A vítima teria tentado “tomar” o ponto de tráfico, o que motivou a execução. Após o crime, o grupo teria utilizado um Gol prata para transportar o corpo até o Savassi, onde foi abandonado.

O primeiro suspeito foi preso em um bar na rua Monte Líbano, no Alto São João de Deus. Ao ser abordado, confessou o crime e ofereceu R$ 998 em dinheiro aos policiais para não ser preso, mas acabou detido por corrupção ativa e homicídio.

Na casa dele, os militares apreenderam o canivete usado no assassinato, guardado em uma cômoda. Em seguida, os outros dois suspeitos foram localizados. Um deles admitiu participação direta no crime, enquanto o terceiro afirmou ter emprestado o carro sem saber que seria usado para o transporte do corpo.

Arma apreendida

O primeiro autor, de 27 anos, foi autuado por homicídio e corrupção ativa, com antecedentes por tráfico de drogas.
O segundo, de 44 anos, também responderá por homicídio e tem registros por furto, lesão corporal e outro homicídio.
O terceiro suspeito, de 28 anos, que emprestou o veículo, também foi indiciado por homicídio e tem passagens por tráfico de drogas.

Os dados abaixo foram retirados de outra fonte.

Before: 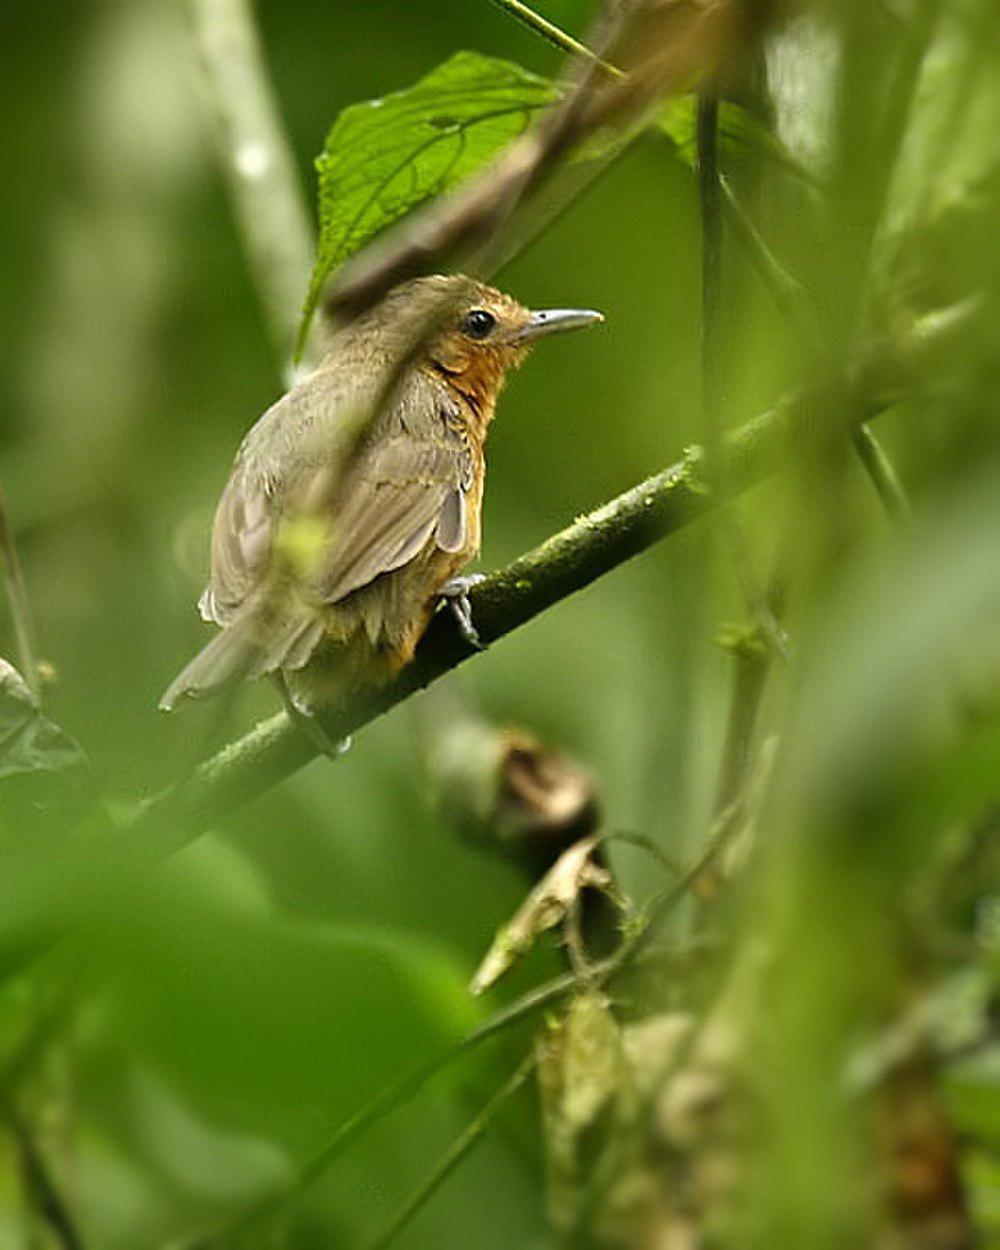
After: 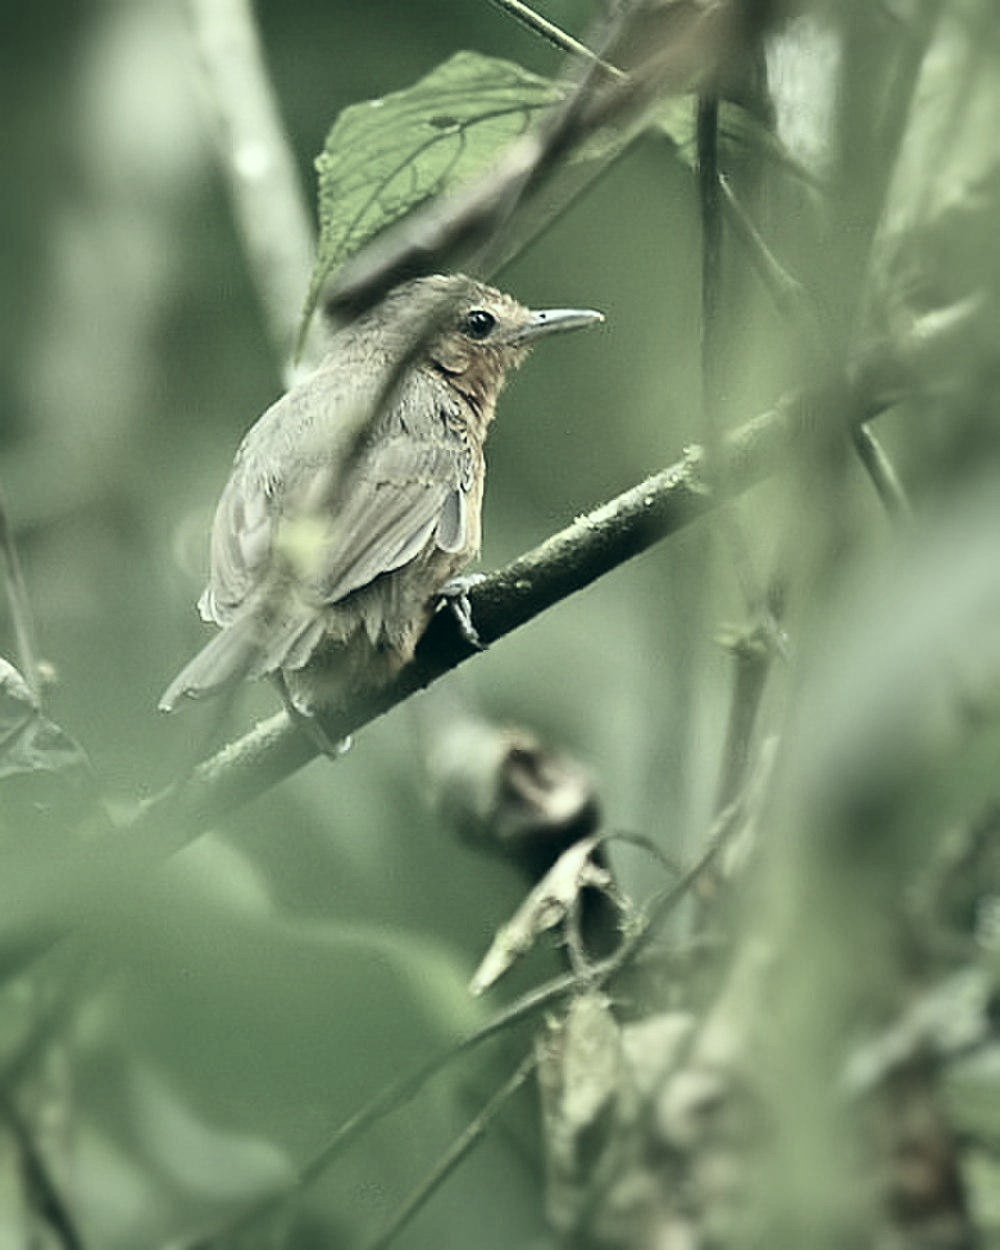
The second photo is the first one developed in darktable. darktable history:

O veículo Gol prata foi apreendido com vestígios de sangue e encaminhado à perícia. O automóvel havia sido lavado após o crime, numa tentativa de eliminar provas.

O ciclo da violência urbana

Para o cientista social Emanuel de Morais, o caso reflete um padrão de violência urbana associado à busca por poder, reconhecimento e sobrevivência em contextos marcados pela desigualdade social.

— A violência urbana é um problema antigo com os moldes da modernidade. A criminalidade hoje se manifesta como uma distorção da busca por ser alguém, por validação social — explica o pesquisador.

Ele cita reflexões de Santo Agostinho sobre a “ordo amoris” — a ordem do amor —, adaptadas à realidade dos jovens periféricos.

— Quanto mais a sociedade despreza os subalternos, mais eles são empurrados à coisificação. A revolta e o crime surgem como uma forma de se fazer ver, de afirmar a própria existência — conclui.

O especialista lembra ainda que a violência é também um espelho da exclusão social, e que políticas públicas voltadas apenas à repressão não resolvem o problema.

— O menino magro e fraco que se torna temido é o mesmo que antes era invisível. A criminalidade é uma tentativa desesperada de se tornar alguém em meio ao abandono coletivo — afirma.

Investigações continuam

A Polícia Civil investiga agora o possível envolvimento de outros integrantes do grupo e a origem da disputa de pontos de tráfico no local. 

O trio foi encaminhado ao Presídio Floramar, em Divinópolis, e segue à disposição da Justiça.